Oh you poor thing, this is terrible for you but he clearly won't change and at least seems to be reasonable about divorcing.
It may not seem it now but this will be for the best,a friend of mine went through a similar thing and she and her children are in a much better place. See the solicitor and see some good friends too to help you through thisFlowersFlowers best of luck

HaggisBurger · 05/10/2020 20:34

@newnameforthis123

If you want to talk to other people about a fetish you join a forum and discuss it for free.

If you want to pay to watch women do your bidding while you wank you use chaturbate and hand over your cash.

He's talking absolute bullshit.

Yup. This. No way was he just “talking” thats bullshit. The clue is in the title of the site, mate.
GilbertMarkham · 05/10/2020 20:39

Yeah one would've thought you'd join fetlife or something and chat about your fetish on there (for free).

Not an interactive masturbation/sex act site.

Sounds like bullshit.

You need separate solicitors. You need your own, from s different practice, to represent you. You need one who has a good rep for divorce representing women.

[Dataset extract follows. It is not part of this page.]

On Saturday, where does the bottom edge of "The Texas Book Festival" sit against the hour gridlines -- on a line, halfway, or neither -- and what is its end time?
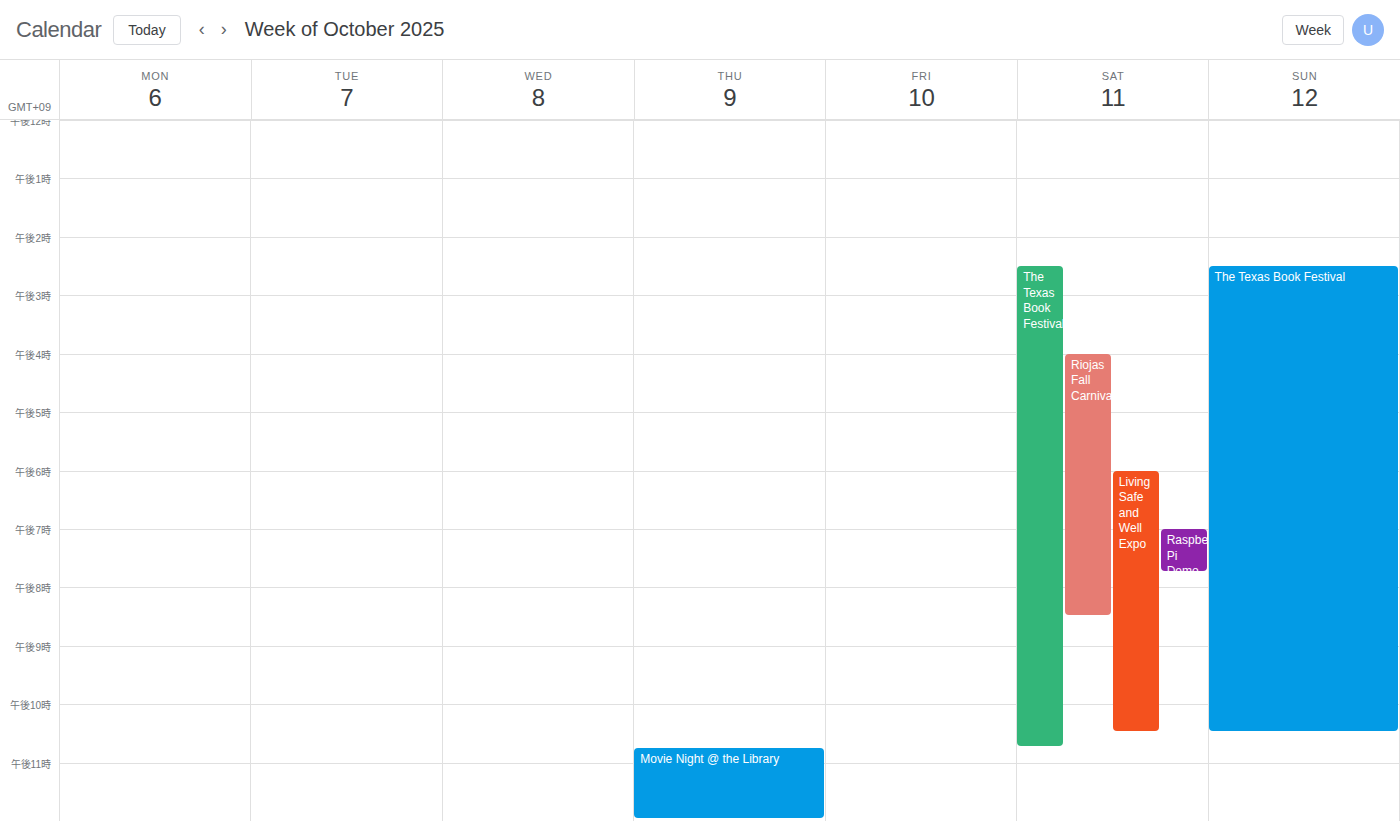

You mentioned funding it: some may (?) let you pay our of your settlement.

GilbertMarkham · 05/10/2020 20:44

It sounds like he's going for an angle that will let him off the hook.

I'm not cheating, I'm only talking.

I'm not cheating - I'm talking about a fetish that you don't have/wouldn't understand/I wouldn't want to subject you to.

I'm not cheating - this outlet stops me from cheating, isn't that good - how good am I. I could've cheated instead.

Trying to say it's something you couldn't provide (not that he's cheating to get what you could provide) and he's actually been doing you and saving the marriage by joining sites to discuss it.

Thinks he's a clever boy.

Except chaturbate is not a site for discussing fetishes. It's a site for watching live sex acts as to direct them if you pay.